Last week the gray eminences of the Associated Press Stylebook announced at the national conference of the American Copy Editors Society that the 2012 edition of the stylebook will acknowledge that hopefully, in the sense of "it is hoped" or "we hope" is unobjectionable.* A tweet to that effect has gone out, and the predictable howls of uninformed outrage are bellowed throughout the land.
The comments at JimRomenesko.com and his Facebook page are, I think, representative.
Dan Kennedy, who professes journalism at Northeastern University, wrote, "
When enough people fail to learn the rule, the mistake becomes the rule. This is change but not progress."
Language is precisely what its speakers make of it. In Anglo-Saxon, every noun had gender, and the rabble of illiterate peasants who ignore the rules of grammar dropped that in the creation of Middle English. It is a rule in English, or was, that you is a plural pronoun. Everyone who uses it as a singular instead of thou or thee is violating the rules.
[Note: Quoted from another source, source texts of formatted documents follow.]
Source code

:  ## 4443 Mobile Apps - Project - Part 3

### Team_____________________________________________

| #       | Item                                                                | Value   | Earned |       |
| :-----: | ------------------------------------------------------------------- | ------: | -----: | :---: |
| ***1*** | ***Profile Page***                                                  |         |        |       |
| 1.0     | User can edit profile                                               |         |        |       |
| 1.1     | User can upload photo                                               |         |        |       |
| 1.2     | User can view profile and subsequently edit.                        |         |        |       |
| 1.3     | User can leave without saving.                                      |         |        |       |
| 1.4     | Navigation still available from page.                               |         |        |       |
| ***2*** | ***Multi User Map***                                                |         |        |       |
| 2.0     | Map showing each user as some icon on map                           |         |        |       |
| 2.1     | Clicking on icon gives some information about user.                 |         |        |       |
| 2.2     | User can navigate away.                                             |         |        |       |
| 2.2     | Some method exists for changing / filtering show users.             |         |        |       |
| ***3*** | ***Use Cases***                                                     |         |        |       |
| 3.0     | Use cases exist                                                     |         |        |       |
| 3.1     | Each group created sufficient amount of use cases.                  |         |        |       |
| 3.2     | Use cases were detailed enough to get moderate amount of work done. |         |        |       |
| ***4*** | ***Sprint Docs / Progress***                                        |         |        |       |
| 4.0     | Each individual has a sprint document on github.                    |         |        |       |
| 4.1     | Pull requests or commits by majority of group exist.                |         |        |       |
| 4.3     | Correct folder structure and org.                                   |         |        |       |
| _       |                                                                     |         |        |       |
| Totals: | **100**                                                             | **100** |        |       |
It is melancholy to reflect how many people, some of them entrusted with the instruction of the young, have not taken the trouble to inform their opinions. Anyone who troubles to look into Merriam-Webster's Dictionary of English Usage will discover a page and a half on hopefully, with explanation that it had a pedigree as a sentence adverb before falling out of favor in the 1960s, and that there is no grammatical objection to using it as a sentence adverb. Anyone who consults Bryan Garner, the prescriptivist's prescriptivist, will discover that he has been saying for years that the objection to hopefully is a lost cause and that the usage is well established in the language, though he doesn't much care for it himself.
Here's what it comes down to. Vogue usages tend to irritate purists, because they are popular with the Wrong People. Vogue usages tend to fade away as the Wrong People are drawn to some shiny new thing, but some of them lodge in the language. Contact as a verb was scorned by purists in the 1940s and 1950s but is perfectly innocuous today. It appears to be the case than once the tribe of Harrumphers shuffles off to bliss eternal, hopefully will look considerably less catastrophic.
You don't like it? Don't use it. But you don't get to conflate your idiosyncratic linguistic preferences with the Law and the Prophets.
*With an unaccustomed mixture of humility and pride, I can point out that David Minthorn and Darrell Christian credited me with prodding them into the action.